One last big highlight, which I would like to tell you is the Persian food.  As you know, there are some Persian restaurants also in Germany.  The food was amazing.  Persian rice is so delicious.  And they also eat it every day at every opportunity.  Large core and saffron.  Incredibly delicious.  Then there are dozens of variants of kebab (meat), delicious eggplant and other great dishes.  Dizi, is a kind of meat soup, in which one again pounds with the mortar to pound the meat.  And I had already told you about KalePache.  Sheep's brain, tongue, eye and head.  Also excellent.  Oh, KalePache is served for breakfast by the way.  I quickly got used to the fact that the Iranian does not use a knife.  At the table they only use spoon and fork.

 

I am already saying goodbye to Iran.  A month is much too short!  Make usage of your visa and invest time here in Iran.  You will not regret it.  My ferry leaves tomorrow at 10 o'clock, over the Persian Gulf into the rich world metropolis Dubai.  Here will be a nice shock waiting for me, I suppose.  If you want, you can read about that soon.  I look forward to it.

 

Greetings, your Schilli 


Funfacts

- Manizeh's son just came out of jail.  He was imprisoned for two nights because he was camping with friends. Single females beyond them. That’s a crime.

- In Bandar Abbas I was regularly at the 5 o'clock cafe.  Very family friendly, delicious food and good for writing.  As a farewell, a little boy took leave of me by kissing my hand ... so sweet.

- The long distance trip by taxi was fun.  I've also invited the driver to coke and snacks. 

- What I do not like about Iran: The ice cream with carrot juice. Veery disgusting!

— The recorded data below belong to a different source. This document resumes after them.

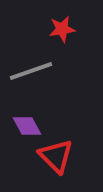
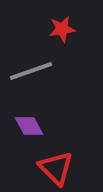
purple diamond: moved 2 px right
red triangle: moved 12 px down
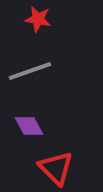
red star: moved 24 px left, 10 px up; rotated 20 degrees clockwise
gray line: moved 1 px left
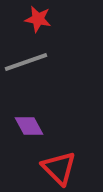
gray line: moved 4 px left, 9 px up
red triangle: moved 3 px right
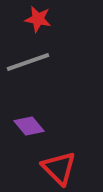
gray line: moved 2 px right
purple diamond: rotated 12 degrees counterclockwise
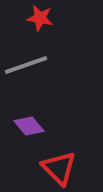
red star: moved 2 px right, 1 px up
gray line: moved 2 px left, 3 px down
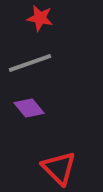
gray line: moved 4 px right, 2 px up
purple diamond: moved 18 px up
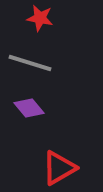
gray line: rotated 36 degrees clockwise
red triangle: rotated 45 degrees clockwise
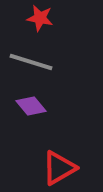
gray line: moved 1 px right, 1 px up
purple diamond: moved 2 px right, 2 px up
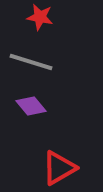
red star: moved 1 px up
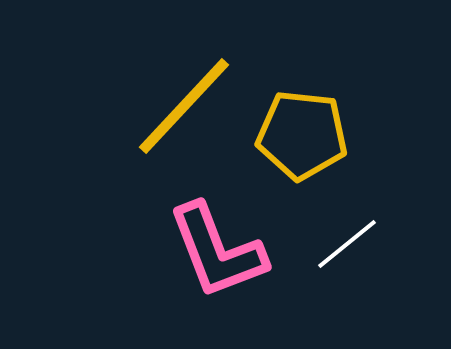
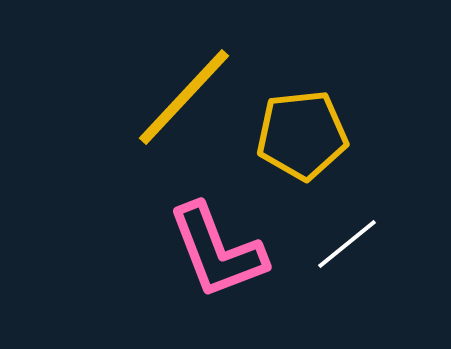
yellow line: moved 9 px up
yellow pentagon: rotated 12 degrees counterclockwise
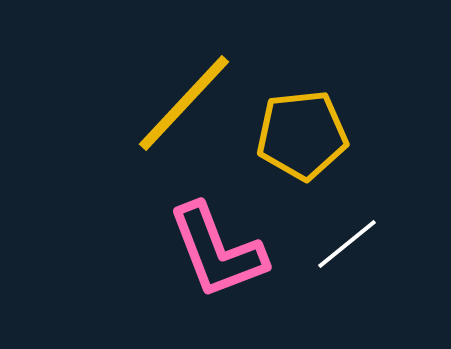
yellow line: moved 6 px down
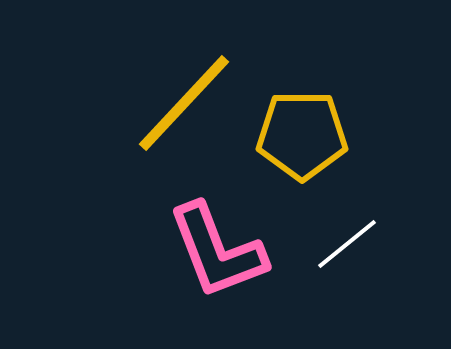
yellow pentagon: rotated 6 degrees clockwise
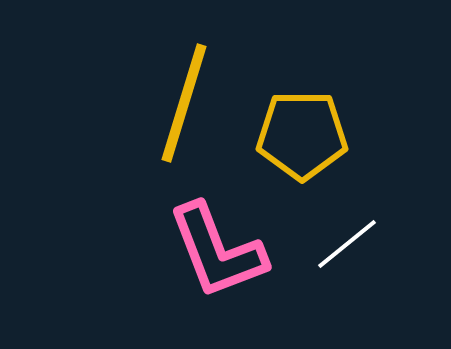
yellow line: rotated 26 degrees counterclockwise
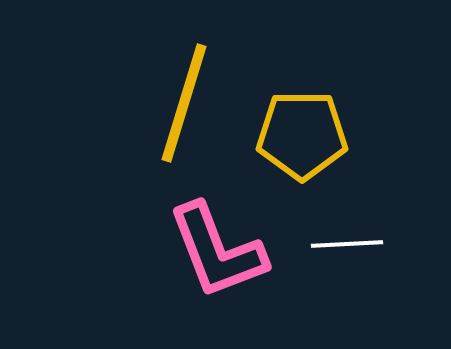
white line: rotated 36 degrees clockwise
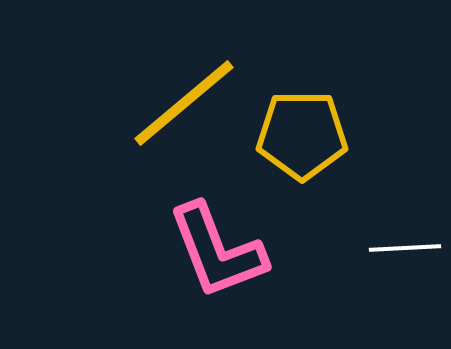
yellow line: rotated 33 degrees clockwise
white line: moved 58 px right, 4 px down
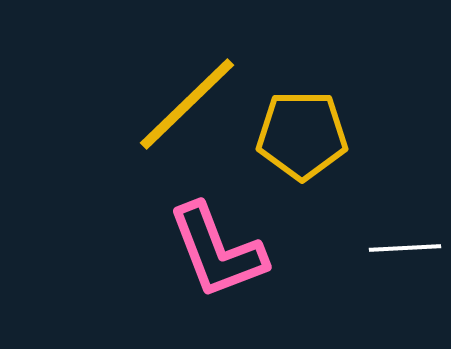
yellow line: moved 3 px right, 1 px down; rotated 4 degrees counterclockwise
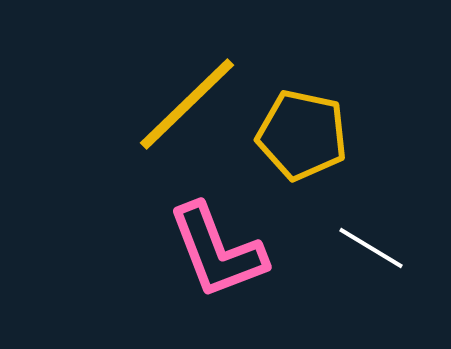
yellow pentagon: rotated 12 degrees clockwise
white line: moved 34 px left; rotated 34 degrees clockwise
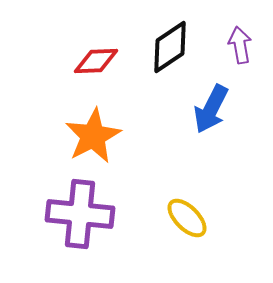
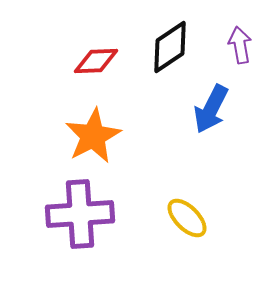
purple cross: rotated 10 degrees counterclockwise
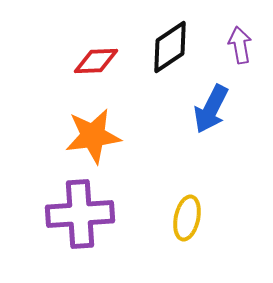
orange star: rotated 20 degrees clockwise
yellow ellipse: rotated 57 degrees clockwise
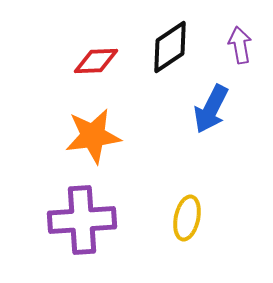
purple cross: moved 2 px right, 6 px down
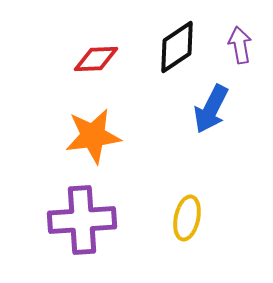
black diamond: moved 7 px right
red diamond: moved 2 px up
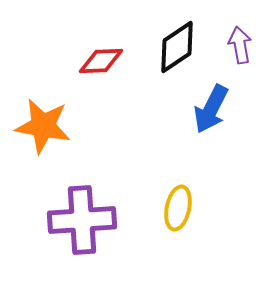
red diamond: moved 5 px right, 2 px down
orange star: moved 50 px left, 10 px up; rotated 18 degrees clockwise
yellow ellipse: moved 9 px left, 10 px up
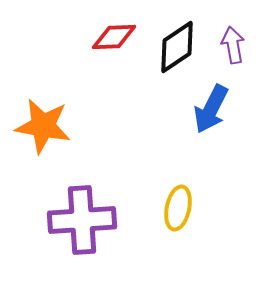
purple arrow: moved 7 px left
red diamond: moved 13 px right, 24 px up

- The Iranians always recommend you to visit the island of Kish.  This is a free trade zone and here are living many rich Iranians.  It is very “Western” with many magnificent buildings.  Kind of a small Dubai.  Sure, they want to show you this, but I've also saved it.

- Iran you find almost exclusively squatting toilets.  A few more prosperous families also have western toilets.  Hygienically sensible, comfort -10!

 - In Bandar Abbas, when I was waiting for Aria, I looked around the corner among the artisans.  They showed me how iron doors are welded and painted.